Alice rubbed her temples and called the next tryout to the stage. In walked Vivaldi, who recited a brief and slightly gruesome poem from memory before walking out. So far it was only the second audition to go remotely well.

Next up was Peter, who was holding a sheet of paper in his hands as he walked up to the stage and had a wilting flower sticking out of his jacket pocket.

Clearing his throat a few times, he smiled at Alice before reading from the paper.

"Roses are red.

Violets are blue.

To my dearest Alice,

How I love you.

Your eyes teal blue,

Your hair silk brown,

I miss you a lot

When you're not around."

Peter was about to go on when the exit door burst open and Ace announced jovially, "I'm here!"

Peter and Alice stared, dumbfounded at Ace, whose smile never wavered as he looked around. "Huh? Where is everyone?"

"The waiting room is through that door," Peter said sharply. "Now, if you could leave, I need to finish my audition before I kill you." He cleared his throat to begin again.

"No can do, the Bitch of Hearts wants to see you."

"The Queen can wait."

Ace walked up and grabbed Peter's arm, smile widening slightly. "Sorry. She's not waiting. Besides, and I'm no expert, of course, but your prose could use a little work." He looked over and waved at Alice. "Bye! Just pick me a cool role, k?" and he dragged a sputtering, angry Prime Minister through the door to the audition room.

Alice called in the next person, not even trying to process what had just happened. In walked Grey.

"Before I begin…"

"What?"

"Boss told me to let you know that he's not coming and is not feeling well, but would still like to participate."

Alice sighed. "One of these days I'm going to make good on my threat to send that demon to a hospital."

Grey smiled slightly at that. "I'd like to see that."

Grey was, of course, fully and properly prepared and gave a short monologue that left a little smile on Alice's face.

After his audition Grey was kind enough to help Alice put away the chairs and break down the audition space.

"I'll get the trash if you can take care of the papers," Alice offered, and Grey left. Alice took the small bag and went downstairs to the base of Clover Tower, to be met with a very interesting and distressing sight.

Boris, Gowland, Pierce, Ace and Peter were standing on the lawn in front of the Tower, yelling and screaming at each other, guns out and bullets flying. Amazingly no one was hurt yet.

"What in the name of sense are you guys doing?" Alice cried out, and all turned to see her standing there with the bag of trash, staring.

"Alice, let me help you with that!" came five simultaneous voices and a mad scramble to reach Alice first.

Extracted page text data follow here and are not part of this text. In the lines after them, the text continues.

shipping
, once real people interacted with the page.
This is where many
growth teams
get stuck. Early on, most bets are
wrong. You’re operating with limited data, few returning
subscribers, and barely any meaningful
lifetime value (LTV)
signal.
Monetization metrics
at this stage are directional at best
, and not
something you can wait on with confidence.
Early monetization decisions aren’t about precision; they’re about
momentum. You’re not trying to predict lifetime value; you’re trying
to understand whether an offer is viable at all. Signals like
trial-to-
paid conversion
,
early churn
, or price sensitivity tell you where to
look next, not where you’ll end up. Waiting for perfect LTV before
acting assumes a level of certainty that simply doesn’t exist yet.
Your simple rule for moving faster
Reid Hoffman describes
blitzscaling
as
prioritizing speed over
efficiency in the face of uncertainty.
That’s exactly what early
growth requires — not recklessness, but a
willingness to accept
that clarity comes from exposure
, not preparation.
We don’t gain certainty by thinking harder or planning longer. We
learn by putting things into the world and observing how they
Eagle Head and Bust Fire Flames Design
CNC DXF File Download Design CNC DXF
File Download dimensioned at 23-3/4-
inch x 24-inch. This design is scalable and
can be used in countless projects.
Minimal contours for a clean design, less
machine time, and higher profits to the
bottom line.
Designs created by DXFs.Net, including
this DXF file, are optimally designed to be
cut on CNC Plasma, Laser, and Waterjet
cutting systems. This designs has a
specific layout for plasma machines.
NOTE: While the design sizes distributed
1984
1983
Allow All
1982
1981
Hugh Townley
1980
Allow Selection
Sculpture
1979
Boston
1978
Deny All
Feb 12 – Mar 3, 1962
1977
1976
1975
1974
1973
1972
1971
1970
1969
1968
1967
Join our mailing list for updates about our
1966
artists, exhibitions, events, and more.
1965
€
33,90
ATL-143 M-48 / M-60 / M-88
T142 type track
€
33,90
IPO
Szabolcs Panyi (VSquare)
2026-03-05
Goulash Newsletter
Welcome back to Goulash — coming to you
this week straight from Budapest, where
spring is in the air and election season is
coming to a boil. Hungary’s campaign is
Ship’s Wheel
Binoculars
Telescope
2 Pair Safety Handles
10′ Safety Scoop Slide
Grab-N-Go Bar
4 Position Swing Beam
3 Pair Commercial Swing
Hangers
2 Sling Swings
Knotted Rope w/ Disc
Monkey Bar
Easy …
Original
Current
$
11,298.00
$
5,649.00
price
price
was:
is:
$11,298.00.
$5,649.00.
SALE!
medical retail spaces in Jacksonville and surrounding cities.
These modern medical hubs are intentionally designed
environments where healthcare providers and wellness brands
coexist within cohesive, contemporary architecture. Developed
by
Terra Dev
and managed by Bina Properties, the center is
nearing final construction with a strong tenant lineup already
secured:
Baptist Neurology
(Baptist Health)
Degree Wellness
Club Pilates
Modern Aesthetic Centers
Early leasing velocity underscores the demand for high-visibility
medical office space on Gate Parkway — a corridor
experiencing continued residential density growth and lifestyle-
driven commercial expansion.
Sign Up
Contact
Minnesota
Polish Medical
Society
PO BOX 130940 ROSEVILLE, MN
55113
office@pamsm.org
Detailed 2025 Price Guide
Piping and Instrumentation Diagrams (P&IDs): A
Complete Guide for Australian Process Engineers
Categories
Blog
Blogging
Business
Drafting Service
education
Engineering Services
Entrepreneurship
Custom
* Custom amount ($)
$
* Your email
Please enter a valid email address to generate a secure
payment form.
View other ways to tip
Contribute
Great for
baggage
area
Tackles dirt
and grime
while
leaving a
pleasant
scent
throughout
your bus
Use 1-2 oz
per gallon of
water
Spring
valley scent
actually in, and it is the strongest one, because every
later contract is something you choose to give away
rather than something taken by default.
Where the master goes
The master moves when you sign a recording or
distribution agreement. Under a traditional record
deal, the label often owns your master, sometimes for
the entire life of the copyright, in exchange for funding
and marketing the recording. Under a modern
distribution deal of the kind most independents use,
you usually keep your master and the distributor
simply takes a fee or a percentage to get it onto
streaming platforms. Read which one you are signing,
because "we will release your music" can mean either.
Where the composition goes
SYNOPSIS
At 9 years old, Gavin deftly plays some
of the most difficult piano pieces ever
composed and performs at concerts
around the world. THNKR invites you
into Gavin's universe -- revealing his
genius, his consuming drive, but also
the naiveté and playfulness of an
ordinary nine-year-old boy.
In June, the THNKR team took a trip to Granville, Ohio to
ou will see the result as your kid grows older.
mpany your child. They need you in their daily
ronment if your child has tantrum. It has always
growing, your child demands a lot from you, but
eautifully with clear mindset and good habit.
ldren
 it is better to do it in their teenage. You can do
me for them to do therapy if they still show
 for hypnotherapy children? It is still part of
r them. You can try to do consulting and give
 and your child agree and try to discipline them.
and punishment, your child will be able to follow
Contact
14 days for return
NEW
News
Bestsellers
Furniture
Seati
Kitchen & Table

This resulted in a dog-pile with Alice on bottom, struggling to breath and wriggle her way of this mess.

"Hey, watch where you're touching!"

"EXCUSE ME!"

"That's not my gun."

"Squeak!"

"My violins!"

Alice screamed at all of them to leave, and reluctantly they parted their separate ways, leaving Alice to walk upstairs and ask Julius the question:

"How do I get 13 people who hate each other to put on a play?"


RIP Steve Irwin. Apologies to any German readers, it's not meant to offend anyone (though I'm not sure how it would). A purposefully bad joke is a purposefully bad joke.